▸ **PROBLEM REQUIREMENTS**
Reproduce the data below word for word, leaving out the pictures.

▸ **INPUT RECORDS**

%%

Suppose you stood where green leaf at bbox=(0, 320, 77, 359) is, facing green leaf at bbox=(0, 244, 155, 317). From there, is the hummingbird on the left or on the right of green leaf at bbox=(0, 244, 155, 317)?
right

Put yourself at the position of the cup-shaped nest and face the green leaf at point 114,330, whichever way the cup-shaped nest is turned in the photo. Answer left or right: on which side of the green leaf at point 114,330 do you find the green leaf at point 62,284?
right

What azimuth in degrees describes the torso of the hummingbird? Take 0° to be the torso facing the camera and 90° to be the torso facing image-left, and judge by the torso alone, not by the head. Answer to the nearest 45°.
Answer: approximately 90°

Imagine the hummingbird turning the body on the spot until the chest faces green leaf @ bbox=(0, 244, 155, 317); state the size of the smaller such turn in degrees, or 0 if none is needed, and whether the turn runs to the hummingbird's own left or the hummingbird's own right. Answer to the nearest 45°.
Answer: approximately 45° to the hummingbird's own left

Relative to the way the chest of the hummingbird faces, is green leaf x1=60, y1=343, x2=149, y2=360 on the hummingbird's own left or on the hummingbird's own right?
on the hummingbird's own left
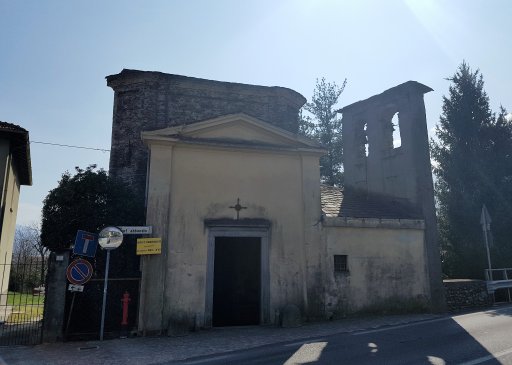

%%

▸ **REPLY**
Suppose you stood where green leaf at bbox=(0, 320, 77, 359) is, facing green leaf at bbox=(0, 244, 155, 317). From there, is the hummingbird on the left or on the right of green leaf at bbox=(0, 244, 155, 317)?
right

Put yourself at the position of the cup-shaped nest and face the green leaf at point 114,330, whichever way the cup-shaped nest is turned in the photo. Answer left or right: on which side of the green leaf at point 114,330 do you find the green leaf at point 62,284?
right

What azimuth in degrees describes the torso of the hummingbird? Take 0° to be the torso facing the camera and 90° to be the torso facing image-left, and judge by the torso alone, not by the head. Answer to the nearest 45°.
Answer: approximately 90°

Imagine the hummingbird turning the body on the spot until the chest faces green leaf @ bbox=(0, 244, 155, 317); state the size of the smaller such turn in degrees, or 0 if none is needed, and whether the turn runs to the hummingbird's own left or the hummingbird's own right. Answer to the nearest 45°.
Answer: approximately 45° to the hummingbird's own left

Relative to the way the chest of the hummingbird faces, is green leaf x1=60, y1=343, x2=149, y2=360 on the hummingbird's own left or on the hummingbird's own right?
on the hummingbird's own left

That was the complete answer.